— Begin Excerpt provided —

The unique nature of the
Iraqi conflict was heightened by the decision of British and US political leaders
to allow unprecedented media access to the battlefield. More than seven hundred
journalists were 'embedded' with front line units in Iraq itself. Hundreds more
were installed at media centres in Qatar and Doha. Together they provided real
time, round the clock coverage of what became, to a degree only hinted at by coverage
of Gulf War I, the first virtual war.
Since the launch of CNN
in June 1980 the development and expansion of 24-hour news has been event-driven.
Successive political dramas, natural disasters and military crises have pulled
more and more viewers into the reach of 24-hour news providers-the Challenger
space shuttle explosion, the first Gulf war, the O.J. Simpson arrest and trial,
the wars in former Yugoslavia, 9/11. Thirty-three million people in Britain watched
BBC News 24's coverage of the September 11 attacks. By then, nearly seven million
people were watching some 24-hour news at least once every week. Gulf War II,
then, as it loomed into view last August, was always going to be a moment of intense
competition for Britain's three providers, as each fought for the increased audiences
likely to tune in to one or another of them.
This competition, it has
to be said, was never going to be one fought between equals. BBC News 24 is part
of the world's largest news organisation, with a budget and resources to match.

— End Excerpt provided —

_Set exercise 1_
In the passage on war coverage, how many journalists were embedded with front line units in Iraq?
_Set exercise 2_
From the records, pull out every line that contains the string "context". Matching is case-sensitive.

— Begin Data for this exercise —

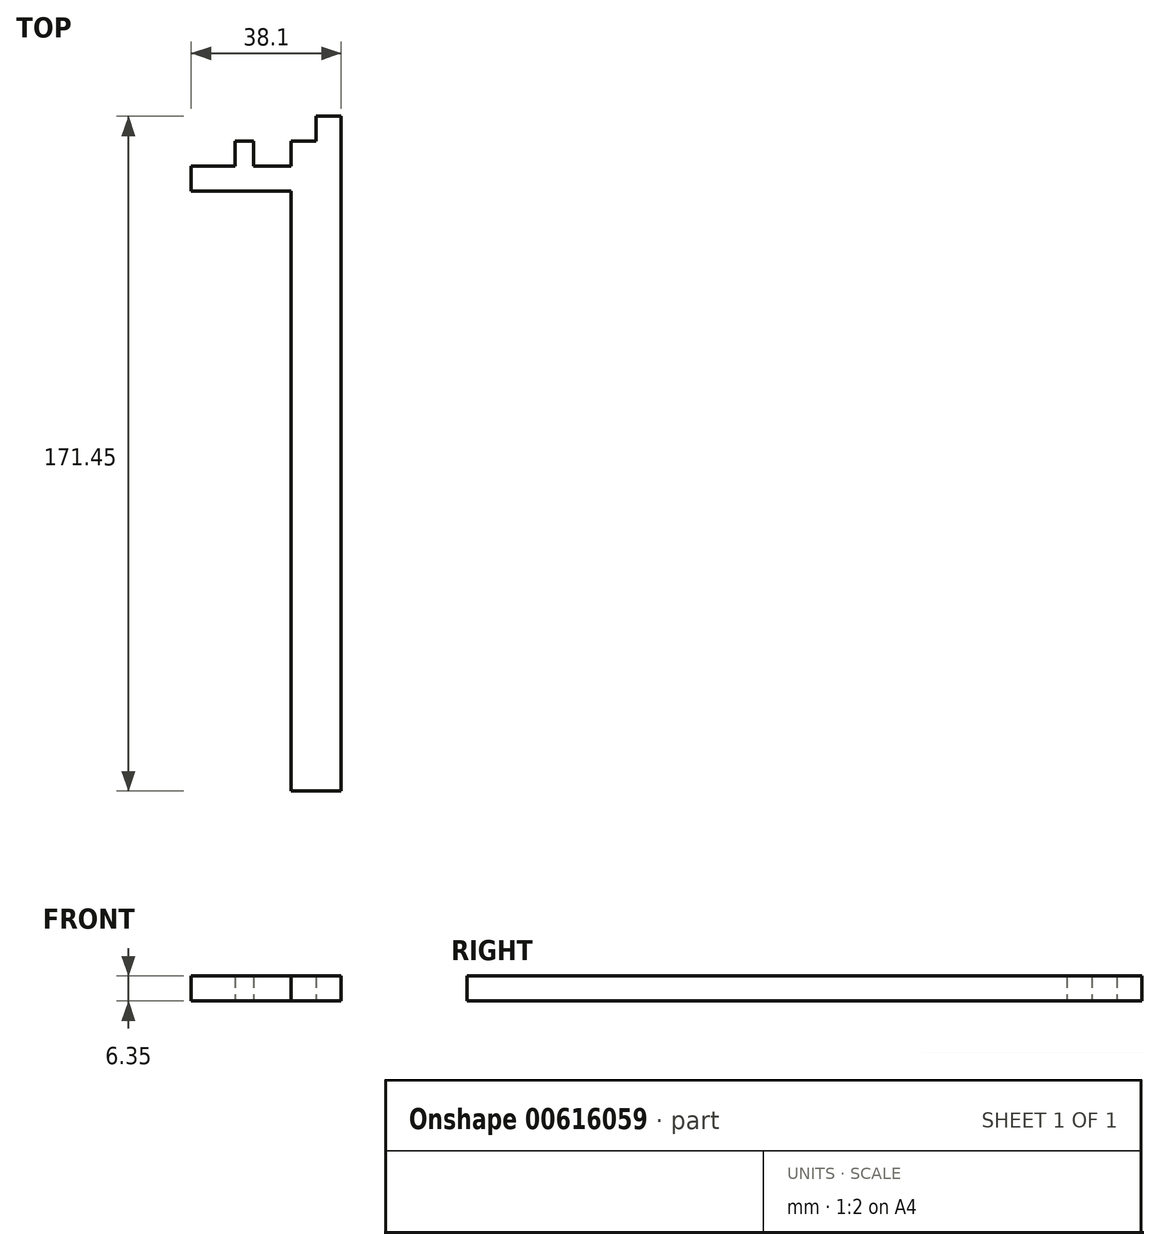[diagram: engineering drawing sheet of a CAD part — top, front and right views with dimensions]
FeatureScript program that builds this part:
annotation { "Feature Type Name" : "Feature", "Feature Type Description" : "" }
export const myFeature = defineFeature(function(context is Context, id is Id, definition is map)
    precondition{}
    {
        {
            var Q0;
            Q0=qCreatedBy(makeId("Top.planeOp"),FACE);
            var sketch = newSketch(context, id + "F0", { "sketchPlane" : qUnion([Q0])});
            skLineSegment(sketch, "E0.bottom", {"start": v(-46.96, 6.01) * mm, "end": v(-59.66, 6.01) * mm});
            skLineSegment(sketch, "E0.top", {"start": v(-46.96, -146.39) * mm, "end": v(-59.66, -146.39) * mm});
            skLineSegment(sketch, "E0.left", {"start": v(-46.96, 6.01) * mm, "end": v(-46.96, -146.39) * mm});
            skLineSegment(sketch, "E0.right", {"start": v(-59.66, 6.01) * mm, "end": v(-59.66, -146.39) * mm});
            skPoint(sketch, "E0.middle", {"position": v(-53.31, -70.19) * mm});
            skLineSegment(sketch, "E1.bottom", {"start": v(-46.96, 6.01) * mm, "end": v(-85.06, 6.01) * mm});
            skLineSegment(sketch, "E1.top", {"start": v(-46.96, 12.36) * mm, "end": v(-85.06, 12.36) * mm});
            skLineSegment(sketch, "E1.left", {"start": v(-46.96, 6.01) * mm, "end": v(-46.96, 12.36) * mm});
            skLineSegment(sketch, "E1.right", {"start": v(-85.06, 6.01) * mm, "end": v(-85.06, 12.36) * mm});
            skLineSegment(sketch, "E2.bottom", {"start": v(-46.96, 12.36) * mm, "end": v(-59.66, 12.36) * mm});
            skLineSegment(sketch, "E2.top", {"start": v(-46.96, 18.71) * mm, "end": v(-59.66, 18.71) * mm});
            skLineSegment(sketch, "E2.left", {"start": v(-46.96, 12.36) * mm, "end": v(-46.96, 18.71) * mm});
            skLineSegment(sketch, "E2.right", {"start": v(-59.66, 12.36) * mm, "end": v(-59.66, 18.71) * mm});
            skLineSegment(sketch, "E3.bottom", {"start": v(-46.96, 18.71) * mm, "end": v(-53.31, 18.71) * mm});
            skLineSegment(sketch, "E3.top", {"start": v(-46.96, 25.06) * mm, "end": v(-53.31, 25.06) * mm});
            skLineSegment(sketch, "E3.left", {"start": v(-46.96, 18.71) * mm, "end": v(-46.96, 25.06) * mm});
            skLineSegment(sketch, "E3.right", {"start": v(-53.31, 18.71) * mm, "end": v(-53.31, 25.06) * mm});
            skLineSegment(sketch, "E4.bottom", {"start": v(-69.19, 12.36) * mm, "end": v(-73.95, 12.36) * mm});
            skLineSegment(sketch, "E4.top", {"start": v(-69.19, 18.71) * mm, "end": v(-73.95, 18.71) * mm});
            skLineSegment(sketch, "E4.left", {"start": v(-69.19, 12.36) * mm, "end": v(-69.19, 18.71) * mm});
            skLineSegment(sketch, "E4.right", {"start": v(-73.95, 12.36) * mm, "end": v(-73.95, 18.71) * mm});
            skSolve(sketch);
        }
        {
            var Q0;
            Q0 = qSketchRegion(id + "F0", true);
            extrude(context, id + "F1", {"entities" : qUnion([Q0]), "depth" : 6.35 * mm, "offsetDistance" : 25.4 * mm});
        }
    });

— End Data for this exercise —

_Result 1_
More than seven hundred.

_Result 2_
export const myFeature = defineFeature(function(context is Context, id is Id, definition is map)
            var sketch = newSketch(context, id + "F0", { "sketchPlane" : qUnion([Q0])});
            extrude(context, id + "F1", {"entities" : qUnion([Q0]), "depth" : 6.35 * mm, "offsetDistance" : 25.4 * mm});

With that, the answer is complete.